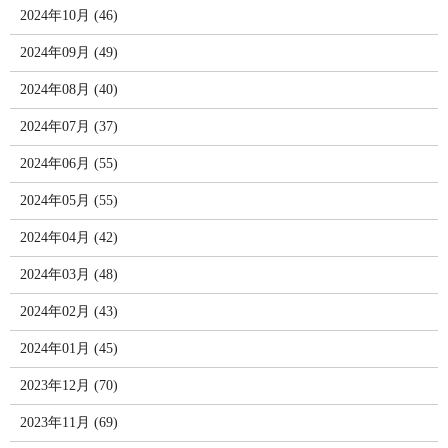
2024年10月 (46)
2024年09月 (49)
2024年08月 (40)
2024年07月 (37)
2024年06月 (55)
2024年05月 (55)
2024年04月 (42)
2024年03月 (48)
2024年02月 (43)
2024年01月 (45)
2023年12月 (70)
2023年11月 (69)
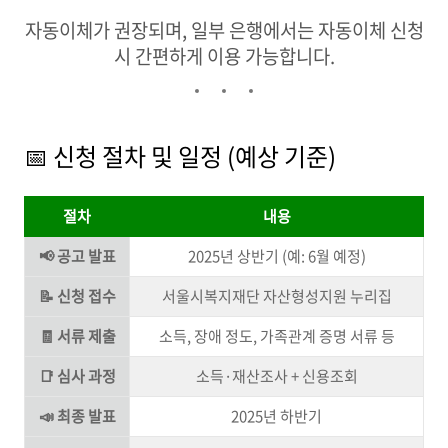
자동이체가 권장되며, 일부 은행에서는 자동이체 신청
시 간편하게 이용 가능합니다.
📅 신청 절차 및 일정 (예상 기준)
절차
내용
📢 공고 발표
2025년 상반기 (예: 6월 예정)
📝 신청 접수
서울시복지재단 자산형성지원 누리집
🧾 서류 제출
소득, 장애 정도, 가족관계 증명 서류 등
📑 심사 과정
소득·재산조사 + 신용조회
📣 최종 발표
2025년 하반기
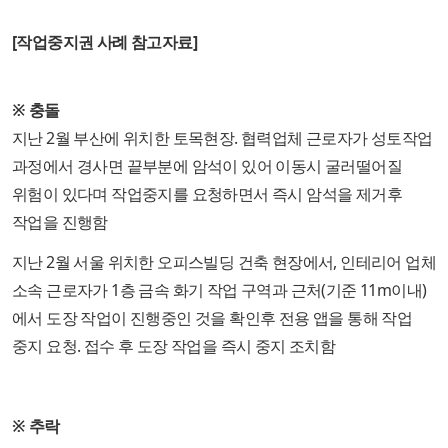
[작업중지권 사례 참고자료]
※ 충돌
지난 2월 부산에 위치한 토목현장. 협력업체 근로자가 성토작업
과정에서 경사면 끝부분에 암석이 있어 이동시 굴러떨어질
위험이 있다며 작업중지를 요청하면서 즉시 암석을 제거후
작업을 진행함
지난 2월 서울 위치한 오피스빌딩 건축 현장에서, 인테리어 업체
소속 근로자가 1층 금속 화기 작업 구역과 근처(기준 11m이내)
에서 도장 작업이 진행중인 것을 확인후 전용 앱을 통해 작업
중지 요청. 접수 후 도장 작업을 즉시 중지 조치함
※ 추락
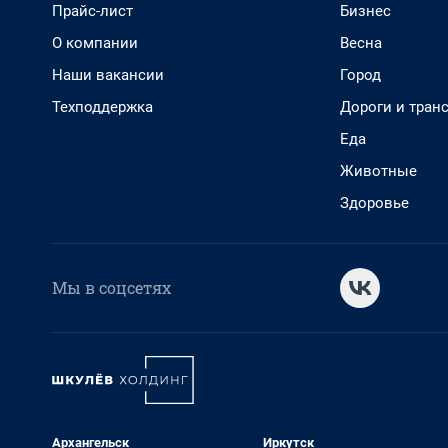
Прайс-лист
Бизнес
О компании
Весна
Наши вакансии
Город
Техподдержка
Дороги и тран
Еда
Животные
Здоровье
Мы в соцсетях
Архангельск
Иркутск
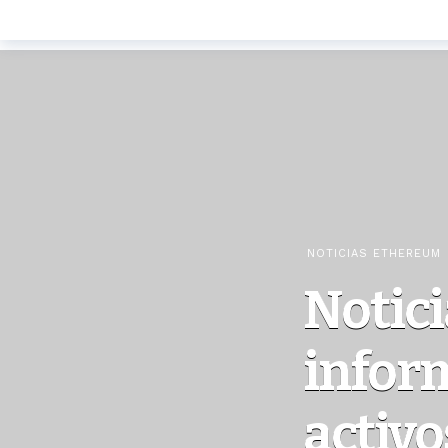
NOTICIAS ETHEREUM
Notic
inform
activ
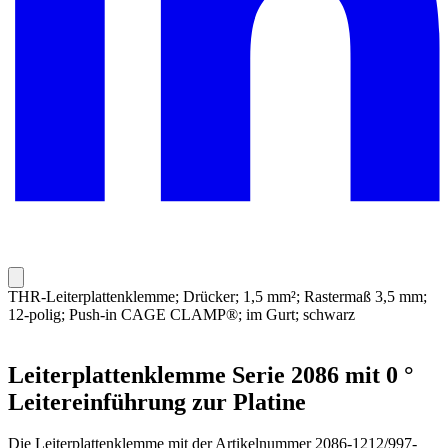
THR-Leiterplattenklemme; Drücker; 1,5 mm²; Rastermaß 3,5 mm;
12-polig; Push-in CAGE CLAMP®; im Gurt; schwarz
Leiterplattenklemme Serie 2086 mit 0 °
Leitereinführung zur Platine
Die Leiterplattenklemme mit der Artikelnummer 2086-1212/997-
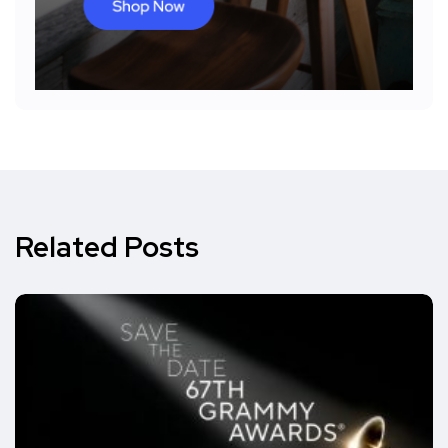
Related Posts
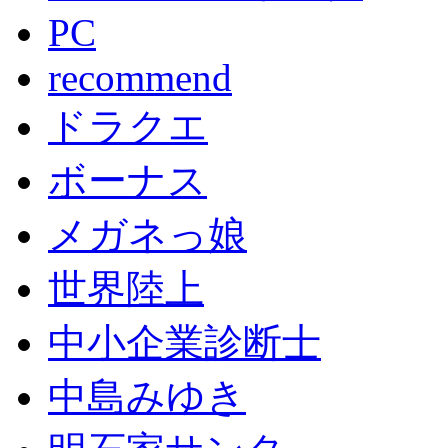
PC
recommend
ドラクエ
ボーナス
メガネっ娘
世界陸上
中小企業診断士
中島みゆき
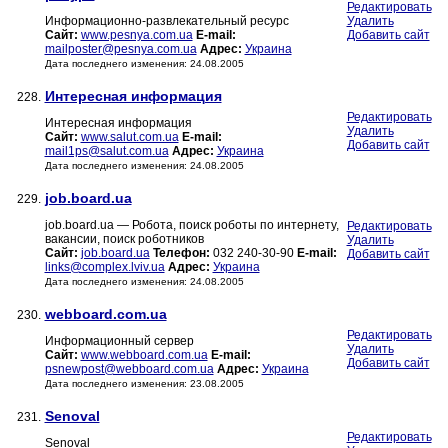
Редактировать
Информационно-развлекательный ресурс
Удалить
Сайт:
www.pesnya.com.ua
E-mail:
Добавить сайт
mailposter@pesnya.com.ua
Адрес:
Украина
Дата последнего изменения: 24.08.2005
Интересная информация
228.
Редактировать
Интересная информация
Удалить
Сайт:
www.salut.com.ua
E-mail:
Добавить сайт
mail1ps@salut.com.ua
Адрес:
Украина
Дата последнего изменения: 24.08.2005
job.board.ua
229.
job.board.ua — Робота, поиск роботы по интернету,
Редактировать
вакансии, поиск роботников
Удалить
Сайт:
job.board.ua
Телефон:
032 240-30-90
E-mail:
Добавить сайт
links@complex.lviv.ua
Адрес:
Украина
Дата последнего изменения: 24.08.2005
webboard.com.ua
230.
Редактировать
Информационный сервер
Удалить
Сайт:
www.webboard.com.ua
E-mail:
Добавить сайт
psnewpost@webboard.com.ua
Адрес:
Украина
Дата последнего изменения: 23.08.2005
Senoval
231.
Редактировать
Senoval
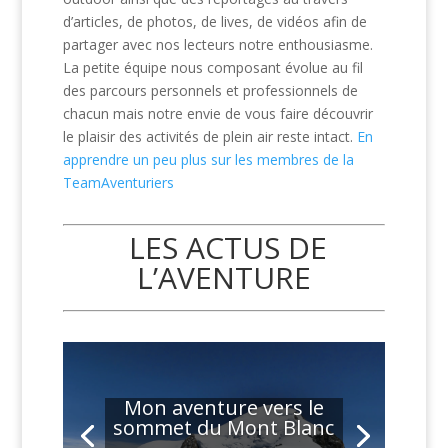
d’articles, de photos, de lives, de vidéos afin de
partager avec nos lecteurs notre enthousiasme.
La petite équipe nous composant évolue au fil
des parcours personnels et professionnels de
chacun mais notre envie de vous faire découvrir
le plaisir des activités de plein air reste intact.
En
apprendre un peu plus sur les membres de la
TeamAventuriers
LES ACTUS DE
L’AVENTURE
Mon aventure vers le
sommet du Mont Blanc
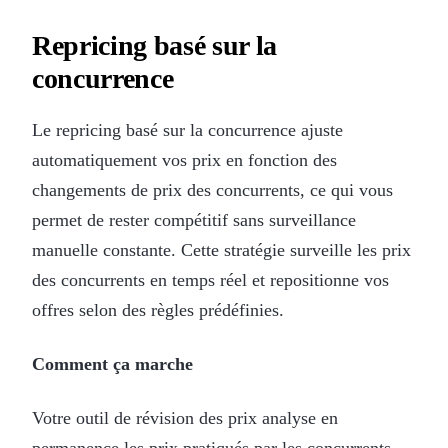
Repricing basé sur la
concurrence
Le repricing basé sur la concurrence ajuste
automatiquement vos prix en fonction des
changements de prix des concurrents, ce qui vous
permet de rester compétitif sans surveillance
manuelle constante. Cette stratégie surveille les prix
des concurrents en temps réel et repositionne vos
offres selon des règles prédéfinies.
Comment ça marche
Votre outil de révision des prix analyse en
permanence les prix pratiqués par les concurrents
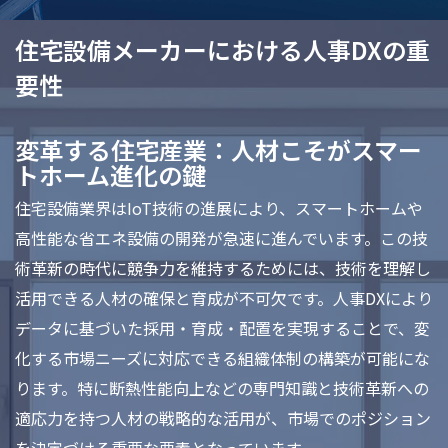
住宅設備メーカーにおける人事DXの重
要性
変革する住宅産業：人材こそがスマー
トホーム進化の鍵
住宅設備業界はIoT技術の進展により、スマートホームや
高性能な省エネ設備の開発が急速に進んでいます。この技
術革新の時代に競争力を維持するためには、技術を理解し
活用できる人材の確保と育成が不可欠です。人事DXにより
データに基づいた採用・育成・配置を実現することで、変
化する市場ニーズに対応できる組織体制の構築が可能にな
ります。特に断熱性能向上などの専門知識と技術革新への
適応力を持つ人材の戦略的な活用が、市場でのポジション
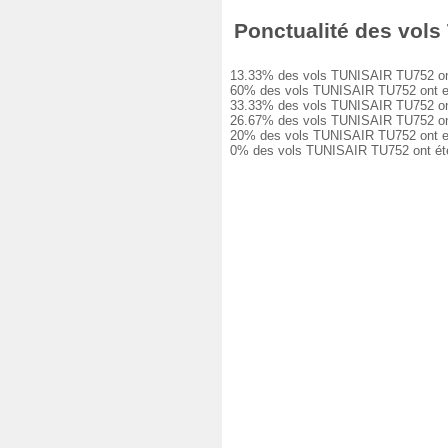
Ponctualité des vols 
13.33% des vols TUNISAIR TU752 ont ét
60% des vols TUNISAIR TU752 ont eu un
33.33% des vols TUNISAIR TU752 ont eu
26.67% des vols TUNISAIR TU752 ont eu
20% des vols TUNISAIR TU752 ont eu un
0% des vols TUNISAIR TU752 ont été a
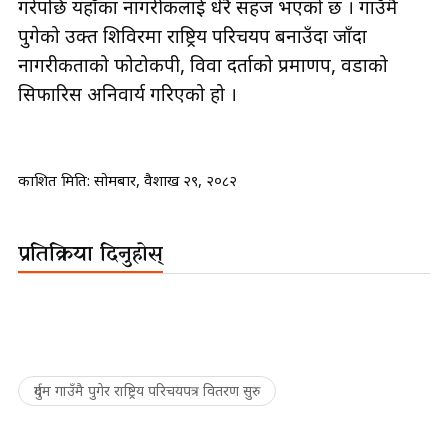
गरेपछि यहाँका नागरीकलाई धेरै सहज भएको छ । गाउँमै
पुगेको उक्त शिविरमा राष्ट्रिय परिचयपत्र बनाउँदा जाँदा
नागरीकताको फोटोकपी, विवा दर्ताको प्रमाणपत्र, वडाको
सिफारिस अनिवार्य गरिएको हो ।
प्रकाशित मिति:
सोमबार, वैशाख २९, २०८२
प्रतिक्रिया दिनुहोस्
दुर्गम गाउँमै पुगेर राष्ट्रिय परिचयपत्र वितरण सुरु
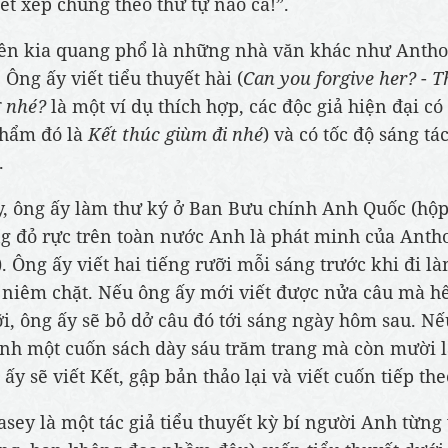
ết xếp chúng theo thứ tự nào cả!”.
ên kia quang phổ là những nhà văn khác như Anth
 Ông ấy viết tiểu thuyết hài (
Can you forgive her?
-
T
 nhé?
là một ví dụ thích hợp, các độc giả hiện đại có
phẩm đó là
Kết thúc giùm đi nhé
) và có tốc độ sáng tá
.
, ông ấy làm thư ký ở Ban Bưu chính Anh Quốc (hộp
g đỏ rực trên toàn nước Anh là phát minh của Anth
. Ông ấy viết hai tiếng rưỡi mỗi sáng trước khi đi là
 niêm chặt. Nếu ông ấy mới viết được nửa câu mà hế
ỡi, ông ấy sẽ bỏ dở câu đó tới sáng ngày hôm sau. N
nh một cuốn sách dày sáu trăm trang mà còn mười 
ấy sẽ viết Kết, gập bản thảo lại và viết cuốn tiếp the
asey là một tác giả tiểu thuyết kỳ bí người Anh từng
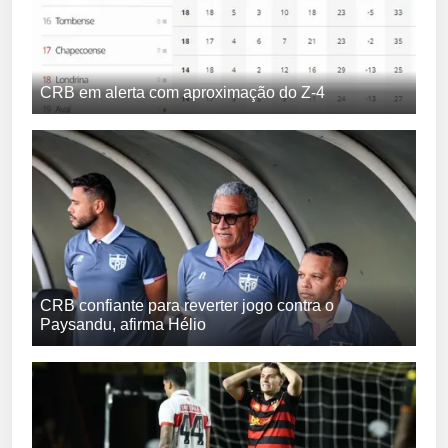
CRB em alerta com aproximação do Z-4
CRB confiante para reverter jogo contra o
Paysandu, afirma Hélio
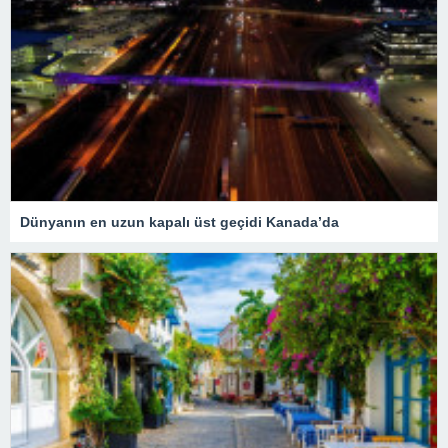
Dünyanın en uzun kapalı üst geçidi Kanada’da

——————

■ INSTRUCTIONS FOR THE TASK ■
Please change every "Редактировать" in the entries above to "Изменить" and give all the entries again, with nothing else altered. Leave the pictures out of your answer.

■ WRITTEN SOLUTION ■
2024年10月 (46)
2024年09月 (49)
2024年08月 (40)
2024年07月 (37)
2024年06月 (55)
2024年05月 (55)
2024年04月 (42)
2024年03月 (48)
2024年02月 (43)
2024年01月 (45)
2023年12月 (70)
2023年11月 (69)
자동이체가 권장되며, 일부 은행에서는 자동이체 신청
시 간편하게 이용 가능합니다.
📅 신청 절차 및 일정 (예상 기준)
절차
내용
📢 공고 발표
2025년 상반기 (예: 6월 예정)
📝 신청 접수
서울시복지재단 자산형성지원 누리집
🧾 서류 제출
소득, 장애 정도, 가족관계 증명 서류 등
📑 심사 과정
소득·재산조사 + 신용조회
📣 최종 발표
2025년 하반기
[작업중지권 사례 참고자료]
※ 충돌
지난 2월 부산에 위치한 토목현장. 협력업체 근로자가 성토작업
과정에서 경사면 끝부분에 암석이 있어 이동시 굴러떨어질
위험이 있다며 작업중지를 요청하면서 즉시 암석을 제거후
작업을 진행함
지난 2월 서울 위치한 오피스빌딩 건축 현장에서, 인테리어 업체
소속 근로자가 1층 금속 화기 작업 구역과 근처(기준 11m이내)
에서 도장 작업이 진행중인 것을 확인후 전용 앱을 통해 작업
중지 요청. 접수 후 도장 작업을 즉시 중지 조치함
※ 추락
Прайс-лист
Бизнес
О компании
Весна
Наши вакансии
Город
Техподдержка
Дороги и тран
Еда
Животные
Здоровье
Мы в соцсетях
Архангельск
Иркутск
NOTICIAS ETHEREUM
Notic
inform
activ
THR-Leiterplattenklemme; Drücker; 1,5 mm²; Rastermaß 3,5 mm;
12-polig; Push-in CAGE CLAMP®; im Gurt; schwarz
Leiterplattenklemme Serie 2086 mit 0 °
Leitereinführung zur Platine
Die Leiterplattenklemme mit der Artikelnummer 2086-1212/997-
Related Posts
PC
recommend
ドラクエ
ボーナス
メガネっ娘
世界陸上
中小企業診断士
中島みゆき
Изменить
Информационно-развлекательный ресурс
Удалить
Сайт:
www.pesnya.com.ua
E-mail:
Добавить сайт
mailposter@pesnya.com.ua
Адрес:
Украина
Дата последнего изменения: 24.08.2005
Интересная информация
228.
Изменить
Интересная информация
Удалить
Сайт:
www.salut.com.ua
E-mail:
Добавить сайт
mail1ps@salut.com.ua
Адрес:
Украина
Дата последнего изменения: 24.08.2005
job.board.ua
229.
job.board.ua — Робота, поиск роботы по интернету,
Изменить
вакансии, поиск роботников
Удалить
Сайт:
job.board.ua
Телефон:
032 240-30-90
E-mail:
Добавить сайт
links@complex.lviv.ua
Адрес:
Украина
Дата последнего изменения: 24.08.2005
webboard.com.ua
230.
Изменить
Информационный сервер
Удалить
Сайт:
www.webboard.com.ua
E-mail:
Добавить сайт
psnewpost@webboard.com.ua
Адрес:
Украина
Дата последнего изменения: 23.08.2005
Senoval
231.
Изменить
Senoval
d’articles, de photos, de lives, de vidéos afin de
partager avec nos lecteurs notre enthousiasme.
La petite équipe nous composant évolue au fil
des parcours personnels et professionnels de
chacun mais notre envie de vous faire découvrir
le plaisir des activités de plein air reste intact.
En
apprendre un peu plus sur les membres de la
TeamAventuriers
LES ACTUS DE
L’AVENTURE
Mon aventure vers le
sommet du Mont Blanc
Repricing basé sur la
concurrence
Le repricing basé sur la concurrence ajuste
automatiquement vos prix en fonction des
changements de prix des concurrents, ce qui vous
permet de rester compétitif sans surveillance
manuelle constante. Cette stratégie surveille les prix
des concurrents en temps réel et repositionne vos
offres selon des règles prédéfinies.
Comment ça marche
Votre outil de révision des prix analyse en
permanence les prix pratiqués par les concurrents
住宅設備メーカーにおける人事DXの重
要性
変革する住宅産業：人材こそがスマー
トホーム進化の鍵
住宅設備業界はIoT技術の進展により、スマートホームや
高性能な省エネ設備の開発が急速に進んでいます。この技
術革新の時代に競争力を維持するためには、技術を理解し
活用できる人材の確保と育成が不可欠です。人事DXにより
データに基づいた採用・育成・配置を実現することで、変
化する市場ニーズに対応できる組織体制の構築が可能にな
ります。特に断熱性能向上などの専門知識と技術革新への
適応力を持つ人材の戦略的な活用が、市場でのポジション
Ponctualité des vols 
13.33% des vols TUNISAIR TU752 ont ét
60% des vols TUNISAIR TU752 ont eu un
33.33% des vols TUNISAIR TU752 ont eu
26.67% des vols TUNISAIR TU752 ont eu
20% des vols TUNISAIR TU752 ont eu un
0% des vols TUNISAIR TU752 ont été a
गरेपछि यहाँका नागरीकलाई धेरै सहज भएको छ । गाउँमै
पुगेको उक्त शिविरमा राष्ट्रिय परिचयपत्र बनाउँदा जाँदा
नागरीकताको फोटोकपी, विवा दर्ताको प्रमाणपत्र, वडाको
सिफारिस अनिवार्य गरिएको हो ।
प्रकाशित मिति:
सोमबार, वैशाख २९, २०८२
प्रतिक्रिया दिनुहोस्
दुर्गम गाउँमै पुगेर राष्ट्रिय परिचयपत्र वितरण सुरु
ết xếp chúng theo thứ tự nào cả!”.
ên kia quang phổ là những nhà văn khác như Anth
 Ông ấy viết tiểu thuyết hài (
Can you forgive her?
-
T
 nhé?
là một ví dụ thích hợp, các độc giả hiện đại có
phẩm đó là
Kết thúc giùm đi nhé
) và có tốc độ sáng tá
.
, ông ấy làm thư ký ở Ban Bưu chính Anh Quốc (hộp
g đỏ rực trên toàn nước Anh là phát minh của Anth
. Ông ấy viết hai tiếng rưỡi mỗi sáng trước khi đi là
 niêm chặt. Nếu ông ấy mới viết được nửa câu mà hế
ỡi, ông ấy sẽ bỏ dở câu đó tới sáng ngày hôm sau. N
nh một cuốn sách dày sáu trăm trang mà còn mười 
ấy sẽ viết Kết, gập bản thảo lại và viết cuốn tiếp the
asey là một tác giả tiểu thuyết kỳ bí người Anh từng
CRB em alerta com aproximação do Z-4
CRB confiante para reverter jogo contra o
Paysandu, afirma Hélio
Dünyanın en uzun kapalı üst geçidi Kanada’da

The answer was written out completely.